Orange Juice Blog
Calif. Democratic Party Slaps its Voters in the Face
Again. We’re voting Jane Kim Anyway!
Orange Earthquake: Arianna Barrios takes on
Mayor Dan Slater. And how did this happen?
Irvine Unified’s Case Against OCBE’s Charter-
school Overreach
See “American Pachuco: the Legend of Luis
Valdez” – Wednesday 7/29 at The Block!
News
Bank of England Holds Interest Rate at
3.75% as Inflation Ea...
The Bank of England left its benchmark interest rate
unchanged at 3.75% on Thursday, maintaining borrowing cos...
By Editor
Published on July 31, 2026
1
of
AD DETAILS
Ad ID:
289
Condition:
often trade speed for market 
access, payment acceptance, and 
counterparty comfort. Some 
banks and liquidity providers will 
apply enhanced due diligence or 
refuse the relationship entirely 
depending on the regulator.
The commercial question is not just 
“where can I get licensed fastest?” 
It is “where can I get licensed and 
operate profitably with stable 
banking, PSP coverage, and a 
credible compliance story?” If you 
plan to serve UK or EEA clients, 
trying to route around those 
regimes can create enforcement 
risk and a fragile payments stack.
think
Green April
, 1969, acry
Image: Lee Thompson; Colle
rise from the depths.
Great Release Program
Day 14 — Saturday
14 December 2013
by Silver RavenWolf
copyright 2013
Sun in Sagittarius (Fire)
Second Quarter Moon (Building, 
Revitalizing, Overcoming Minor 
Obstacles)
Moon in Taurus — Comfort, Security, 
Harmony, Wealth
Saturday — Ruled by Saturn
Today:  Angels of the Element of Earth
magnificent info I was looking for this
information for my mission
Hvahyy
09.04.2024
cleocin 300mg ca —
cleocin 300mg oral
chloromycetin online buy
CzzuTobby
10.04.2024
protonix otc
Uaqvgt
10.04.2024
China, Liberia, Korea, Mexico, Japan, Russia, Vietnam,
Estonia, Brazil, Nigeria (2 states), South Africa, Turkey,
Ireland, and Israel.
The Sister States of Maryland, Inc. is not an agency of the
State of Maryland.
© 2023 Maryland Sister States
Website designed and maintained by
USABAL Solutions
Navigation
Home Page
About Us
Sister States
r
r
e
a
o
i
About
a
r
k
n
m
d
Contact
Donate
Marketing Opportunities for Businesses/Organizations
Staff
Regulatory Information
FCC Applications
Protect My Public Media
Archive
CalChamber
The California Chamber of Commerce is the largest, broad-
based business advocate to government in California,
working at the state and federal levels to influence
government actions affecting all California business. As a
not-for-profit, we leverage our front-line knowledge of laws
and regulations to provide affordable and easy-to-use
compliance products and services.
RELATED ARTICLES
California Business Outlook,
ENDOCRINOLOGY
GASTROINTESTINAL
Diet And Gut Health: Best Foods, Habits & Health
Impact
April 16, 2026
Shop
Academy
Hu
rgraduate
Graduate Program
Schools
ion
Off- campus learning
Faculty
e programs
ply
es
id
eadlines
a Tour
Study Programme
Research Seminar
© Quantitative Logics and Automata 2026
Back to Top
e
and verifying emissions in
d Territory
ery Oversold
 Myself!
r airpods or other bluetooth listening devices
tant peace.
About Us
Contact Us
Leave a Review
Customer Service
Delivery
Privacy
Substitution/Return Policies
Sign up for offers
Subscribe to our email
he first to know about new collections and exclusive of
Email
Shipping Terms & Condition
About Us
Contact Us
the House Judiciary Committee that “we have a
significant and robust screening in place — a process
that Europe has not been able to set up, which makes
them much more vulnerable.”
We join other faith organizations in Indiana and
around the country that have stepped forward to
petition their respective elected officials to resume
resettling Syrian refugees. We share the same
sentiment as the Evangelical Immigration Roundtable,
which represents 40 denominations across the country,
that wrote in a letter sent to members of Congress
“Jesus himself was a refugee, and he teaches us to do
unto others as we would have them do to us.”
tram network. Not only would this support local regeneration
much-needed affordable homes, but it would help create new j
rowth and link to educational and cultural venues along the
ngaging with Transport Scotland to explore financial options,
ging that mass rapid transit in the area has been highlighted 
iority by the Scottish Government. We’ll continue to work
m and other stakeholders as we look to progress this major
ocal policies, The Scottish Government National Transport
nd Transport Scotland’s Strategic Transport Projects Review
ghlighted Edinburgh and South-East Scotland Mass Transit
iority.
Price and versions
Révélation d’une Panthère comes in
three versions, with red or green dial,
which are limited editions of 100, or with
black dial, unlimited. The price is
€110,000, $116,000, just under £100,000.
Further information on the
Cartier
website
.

────────

**Task objective:** The job here is to find each line above with the word "Condition" and copy it.

**Solution for this exercise:**
Condition:
Shipping Terms & Condition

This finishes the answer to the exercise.